By Mike Mignola, Christopher Golden, Ben Stenbeck & Dave Stewart
This is the moment we’ve been waiting for, the final showdown between Lord Baltimore and the evil Haigus. Being a huge fan of anything Mike Mignola creates wasn’t enough to prepare me for the epic scope of this issue. Chapel of Bones #2 accomplished a lot for the Baltimore title and did so with powerful grace.
“So long as man endures, we will be his red shadow.” This revelation was particularly poignant as a reader, as it was for Lord Baltimore himself. The final confrontation with Haigus was a powerful series of moments that have been long sought for 20 issues now. Again though, as with Baltimore’s own epiphany, the writing conveys the sense that the plague will never really end, and this showdown hasn’t solved the matter entirely. This aspect of the story was executed with profound precision and really allowed the reader to feel what was going through Baltimore’s mind. The protagonist’s companions who appeared last month realize the purpose of their summons: to retrieve the hero’s remains after his fall. However, much like the vampiric plague, Baltimore is not yet ready to rest and makes this very clear through an incredibly shocking display that you’ll have to read to believe.
The true enemy has now turned his gaze towards Lord Baltimore’s meddling, and the set up for the Red King in Chapel of Bones #2 was fantastic.
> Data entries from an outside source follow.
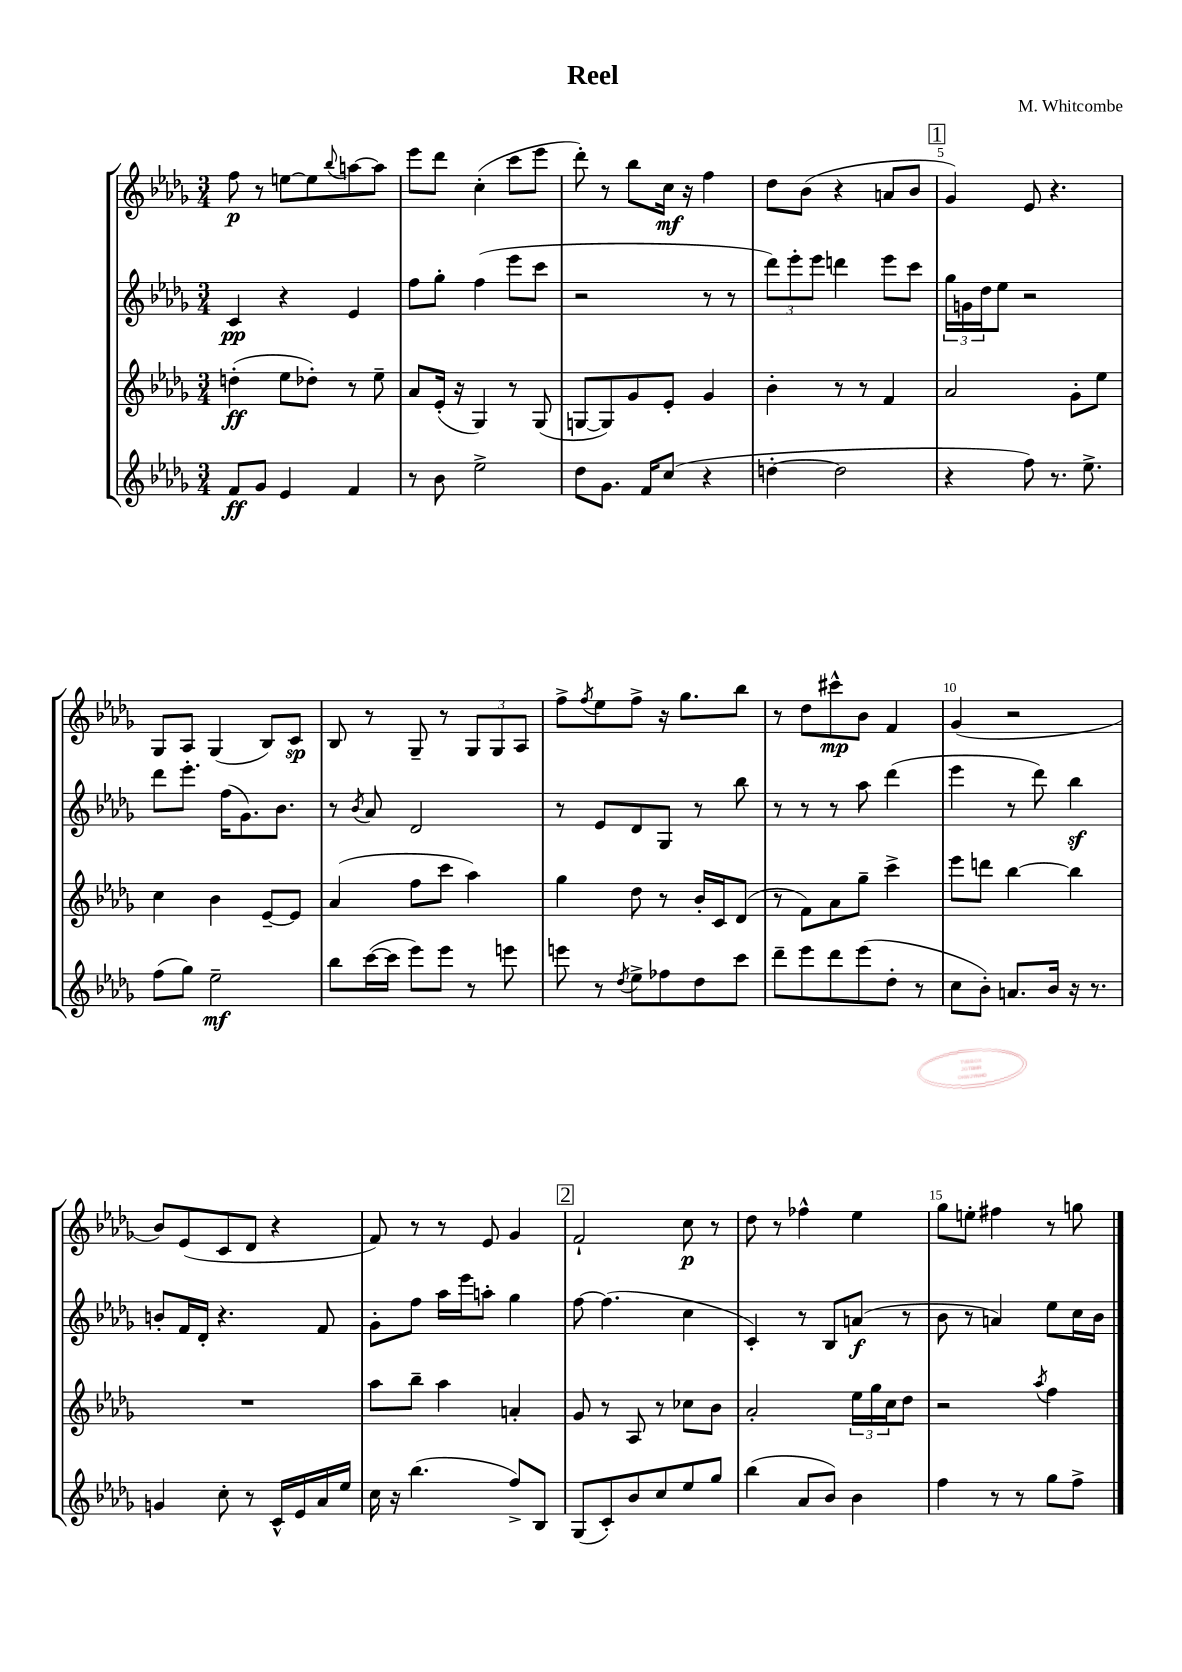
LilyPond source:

\header { title = "Reel" composer = "M. Whitcombe" }
<<
\new StaffGroup <<
\new Staff = "s0" {
    \clef treble \key des \major \numericTimeSignature \time 3/4
    f''8\p r8 e''8~ e''8 \appoggiatura { bes''8 } a''8~ a''8 |
    ees'''8 des'''8 c''4-.( c'''8 ees'''8 |
    des'''8-.) r8 bes''8 c''16\mf r16 f''4 |
    des''8 bes'8( r4 a'8 bes'8 |
    \mark \markup { \box "1" } ges'4) ees'8 r4. |
    ges8 aes8 ges4( bes8) c'8\sp |
    bes8 r8 ges8-- r8 \tuplet 3/2 { ges8 ges8 aes8 } |
    f''8-> \acciaccatura { f''8 } ees''8 f''8-> r16 ges''8. bes''8 |
    r8 des''8 cis'''8-^\mp bes'8 f'4 |
    ges'4( r2 |
    bes'8) ees'8( c'8 des'8 r4 |
    f'8) r8 r8 ees'8 ges'4 |
    \mark \markup { \box "2" } f'2-! c''8\p r8 |
    des''8 r8 fes''4-^ ees''4 |
    ges''8 e''8-. fis''4 r8 g''8 \bar "|." |
}
\new Staff = "s1" {
    \clef treble \key des \major \numericTimeSignature \time 3/4
    c'4\pp r4 ees'4 |
    f''8 ges''8-. f''4( ees'''8 c'''8 |
    r2 r8 r8 |
    \tuplet 3/2 { des'''8) ees'''8-. ees'''8 } d'''4 ees'''8 c'''8 |
    \mark \markup { \box "1" } \tuplet 3/2 { ges''16 g'16 des''16 } ees''8 r2 |
    des'''8 ees'''8.-. f''16( ges'8.) bes'8. |
    r8 \acciaccatura { bes'8 } aes'8 des'2 |
    r8 ees'8 des'8 ges8 r8 bes''8 |
    r8 r8 r8 aes''8 des'''4( |
    ees'''4 r8 des'''8) bes''4\sf |
    b'8-. f'16 des'16-. r4. f'8 |
    ges'8-. f''8 aes''16 ees'''16 a''8-. ges''4 |
    \mark \markup { \box "2" } f''8~ f''4.( c''4 |
    c'4-.) r8 bes8 a'8\f( r8 |
    bes'8 r8 a'4) ees''8 c''16 bes'16 \bar "|." |
}
\new Staff = "s2" {
    \clef treble \key des \major \numericTimeSignature \time 3/4
    d''4-.\ff( ees''8 des''8-.) r8 ees''8-- |
    aes'8 ees'16-.( r16 ges4) r8 ges8( |
    g8~ g8) ges'8 ees'8-. ges'4 |
    bes'4-. r8 r8 f'4 |
    \mark \markup { \box "1" } aes'2 ges'8-. ees''8 |
    c''4 bes'4 ees'8~-- ees'8 |
    aes'4( f''8 c'''8 aes''4) |
    ges''4 des''8 r8 bes'16-. c'16 des'8( |
    r8 f'8) aes'8 ges''8-- c'''4-> |
    ees'''8 d'''8 bes''4~ bes''4 |
    R2. |
    aes''8 bes''8-- aes''4 a'4-. |
    \mark \markup { \box "2" } ges'8 r8 aes8 r8 ces''8 bes'8 |
    aes'2-. \tuplet 3/2 { ees''16 ges''16 c''16 } des''8 |
    r2 \acciaccatura { aes''8 } f''4 \bar "|." |
}
\new Staff = "s3" {
    \clef treble \key des \major \numericTimeSignature \time 3/4
    f'8\ff ges'8 ees'4 f'4 |
    r8 bes'8 ees''2-> |
    des''8 ges'8. f'16 c''8( r4 |
    d''4~-. d''2 |
    \mark \markup { \box "1" } r4 f''8) r8. ees''8.-> |
    f''8( ges''8) ees''2--\mf |
    bes''8 c'''16~( c'''16 ees'''8) ees'''8 r8 e'''8 |
    e'''8 r8 \acciaccatura { des''8 } ees''8-> fes''8 des''8 c'''8 |
    des'''8-- ees'''8 des'''8 ees'''8( des''8-. r8 |
    c''8 bes'8-.) a'8. bes'16 r16 r8. |
    g'4 c''8-. r8 c'16-^ ees'16 aes'16 ees''16 |
    c''16 r16 bes''4.( f''8->) bes8 |
    \mark \markup { \box "2" } ges8( c'8-.) bes'8 c''8 ees''8 ges''8 |
    bes''4( aes'8 bes'8) bes'4 |
    f''4 r8 r8 ges''8 f''8-> \bar "|." |
}
>>
>>
\layout { \context { \Score \override BarNumber.break-visibility = ##(#f #t #t) barNumberVisibility = #(every-nth-bar-number-visible 5) } }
Everything about this aspect of the story was epic in tone and just very powerful overall. Furthermore, it didn’t detract from the conclusion of the Haigus confrontation in the slightest. There was no sense that the writers had jammed the setup for future stories into this issue, and instead these aspects served to enhance the scope of the book.
A big part of this latter point was conveyed through the excellent illustrations by Ben Stenbeck. The style throughout his tenure on the Baltimore series has been very consistent and particularly well-suited to the work of Mike Mignola. There are hints of Mignola’s inspiration in Stenbeck’s work without taking anything away from his own unique presence. The characters in particular look better than ever in the latest installment. The backgrounds are typically draped in a single tone which helps emphasize the dynamic action that really carries a number of panels in this book. Some of the more deep and epic aspects of the writing are masterfully underscored by Stenbeck’s visuals, especially when Baltimore’s attention is continually drawn to the painting of the Red King, accompanied by expressive character facial reactions and some astonishing large-scale panels of the King himself. The story continues to come back to this image and the artwork really helps convey the depth of this aspect.
Finally, while it’s been said time and time again, Dave Stewart’s color work is practically synonymous with Mike Mignola comic books. He is a master chameleon capable of perfectly adapting his style to match that of any illustrator. His work in Chapel of Bones #2 is again top-notch and really helps to convey the depth and tone of this story.
Baltimore has been a wild ride, but things are clearly not over yet. The latest installment was perhaps the best issue in the series so far or at least among the very best. There was a ton of depth and the whole book was suitably epic. There are a couple of developments in this issue that were unexpected even for a series like this, and things are only going to get more wild in the future. If you’ve ever read any Baltimore, do yourself a favor and check out Chapel of Bones. This was a perfect close to this chapter in the saga of Lord Baltimore, but certainly not the last!